### [WHAT THE TASK ASKS]
Substitute "screen pixels" for "absolute pixels" in the part of the material that opens at its start and closes with the line containing "7: (548, 256)", and reproduce that part with every other word unchanged. Leave the pictures out of your answer.

= = =

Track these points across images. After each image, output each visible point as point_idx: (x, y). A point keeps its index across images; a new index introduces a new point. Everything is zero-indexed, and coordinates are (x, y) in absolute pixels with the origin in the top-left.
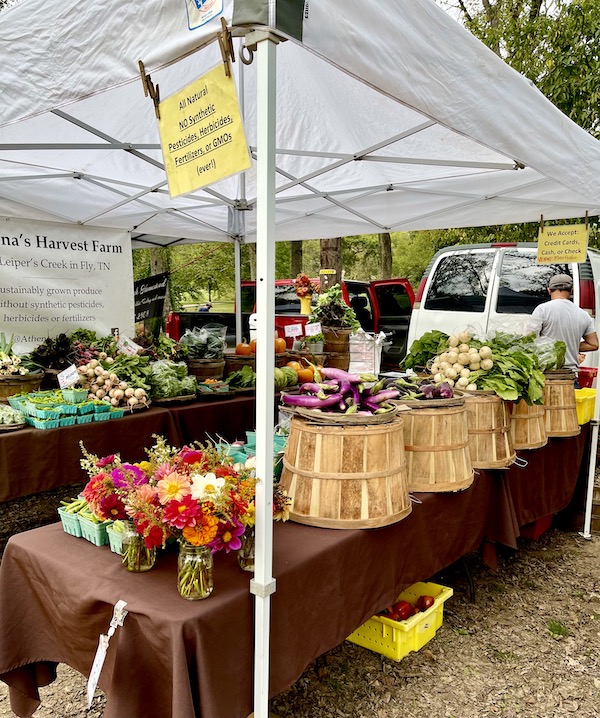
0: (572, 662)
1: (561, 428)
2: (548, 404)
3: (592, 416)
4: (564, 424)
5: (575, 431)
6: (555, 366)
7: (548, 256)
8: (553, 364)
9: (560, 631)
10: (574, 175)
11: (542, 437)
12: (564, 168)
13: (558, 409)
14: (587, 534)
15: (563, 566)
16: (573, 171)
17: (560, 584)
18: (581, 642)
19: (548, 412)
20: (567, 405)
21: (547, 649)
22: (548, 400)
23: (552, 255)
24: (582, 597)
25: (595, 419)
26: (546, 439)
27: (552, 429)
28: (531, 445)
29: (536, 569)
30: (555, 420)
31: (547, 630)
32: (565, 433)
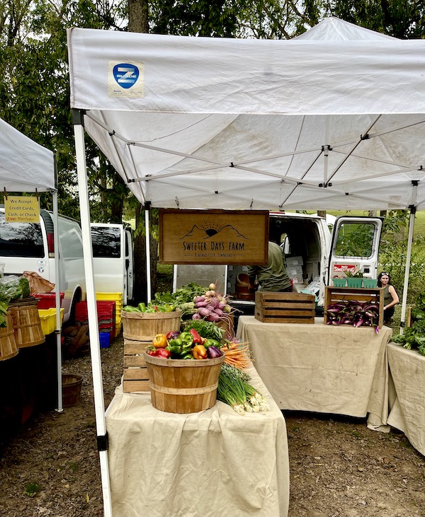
0: (42, 510)
1: (30, 340)
2: (19, 324)
3: (55, 328)
4: (32, 337)
5: (41, 340)
6: (22, 296)
7: (13, 217)
8: (20, 295)
9: (34, 489)
10: (14, 163)
11: (14, 349)
12: (5, 158)
13: (27, 327)
14: (60, 410)
15: (42, 438)
16: (13, 160)
17: (39, 453)
18: (49, 492)
19: (19, 330)
20: (33, 323)
21: (25, 507)
22: (18, 321)
23: (16, 216)
24: (52, 457)
25: (57, 329)
26: (17, 350)
27: (23, 341)
28: (4, 357)
29: (21, 447)
30: (25, 334)
31: (25, 492)
32: (34, 343)
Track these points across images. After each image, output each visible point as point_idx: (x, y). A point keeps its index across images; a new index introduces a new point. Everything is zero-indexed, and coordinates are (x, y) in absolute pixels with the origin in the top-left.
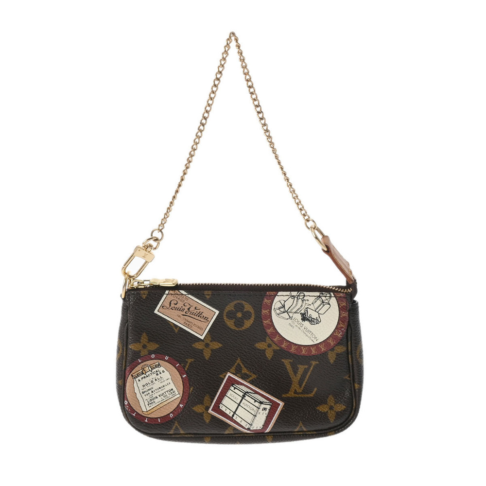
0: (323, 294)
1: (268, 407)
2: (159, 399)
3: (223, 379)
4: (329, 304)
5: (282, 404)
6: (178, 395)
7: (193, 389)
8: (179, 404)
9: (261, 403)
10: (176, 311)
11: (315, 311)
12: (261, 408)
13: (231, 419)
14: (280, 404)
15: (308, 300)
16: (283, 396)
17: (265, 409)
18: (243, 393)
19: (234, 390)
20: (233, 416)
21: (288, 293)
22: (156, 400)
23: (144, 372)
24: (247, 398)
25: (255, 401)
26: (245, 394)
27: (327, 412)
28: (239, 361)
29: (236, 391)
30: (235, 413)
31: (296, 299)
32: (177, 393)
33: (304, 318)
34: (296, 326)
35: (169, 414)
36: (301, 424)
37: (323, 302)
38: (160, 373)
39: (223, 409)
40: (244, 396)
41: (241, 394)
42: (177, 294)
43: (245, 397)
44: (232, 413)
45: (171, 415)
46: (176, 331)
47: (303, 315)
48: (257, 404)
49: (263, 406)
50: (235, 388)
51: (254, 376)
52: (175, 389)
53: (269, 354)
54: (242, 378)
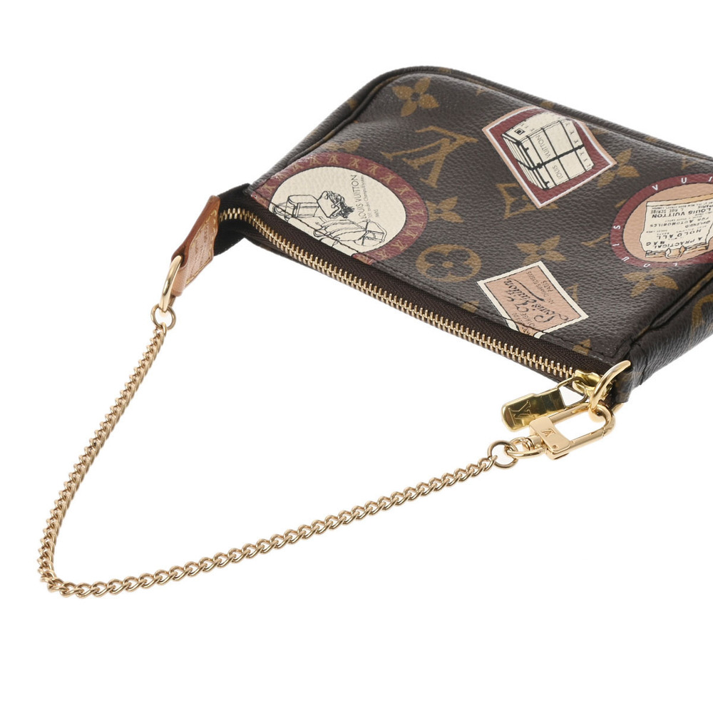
0: (285, 217)
1: (512, 133)
2: (686, 210)
3: (555, 202)
4: (289, 199)
5: (487, 130)
6: (651, 204)
7: (616, 203)
8: (658, 192)
9: (518, 143)
10: (548, 309)
11: (319, 206)
12: (523, 135)
13: (586, 143)
14: (490, 130)
15: (317, 223)
16: (475, 140)
17: (519, 132)
18: (537, 171)
19: (550, 180)
20: (580, 147)
21: (338, 247)
22: (696, 208)
23: (682, 249)
24: (536, 161)
25: (526, 150)
26: (535, 168)
27: (425, 93)
28: (508, 214)
29: (547, 178)
30: (575, 150)
31: (333, 235)
32: (649, 209)
33: (346, 211)
34: (369, 210)
35: (686, 184)
36: (479, 92)
37: (295, 208)
38: (655, 244)
39: (589, 164)
40: (540, 166)
41: (542, 171)
42: (524, 325)
43: (539, 164)
44: (579, 151)
45: (684, 180)
46: (575, 287)
47: (345, 216)
48: (526, 144)
49: (518, 137)
50: (546, 184)
51: (501, 187)
52: (649, 215)
53: (450, 202)
54: (523, 192)
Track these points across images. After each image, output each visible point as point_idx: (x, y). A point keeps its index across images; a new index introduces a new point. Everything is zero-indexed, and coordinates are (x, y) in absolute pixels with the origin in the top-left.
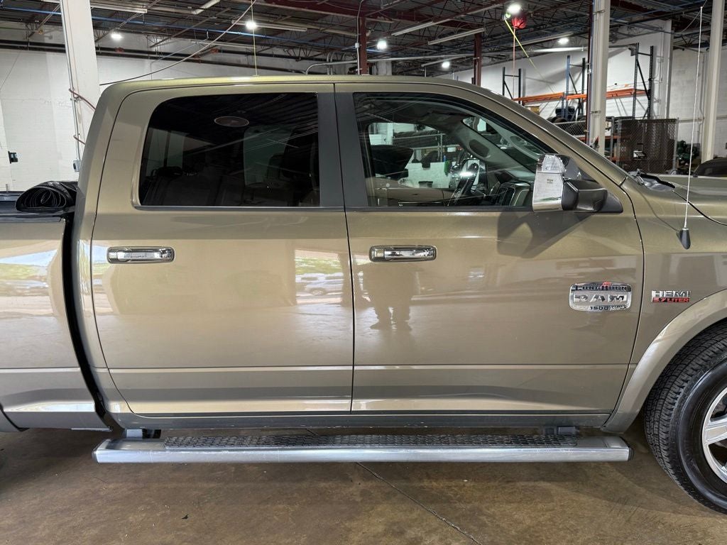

= = =

### [ANSWER AREA]
Track these points across images. After each image, output each visible point as point_idx: (x, y). A point keeps its index across images; a new index introduces a new point. Everything is zero-indexed, and coordinates are (x, y) in screen pixels with the origin in the top-left.
0: (572, 662)
1: (561, 428)
2: (548, 404)
3: (592, 416)
4: (564, 424)
5: (575, 431)
6: (555, 366)
7: (548, 256)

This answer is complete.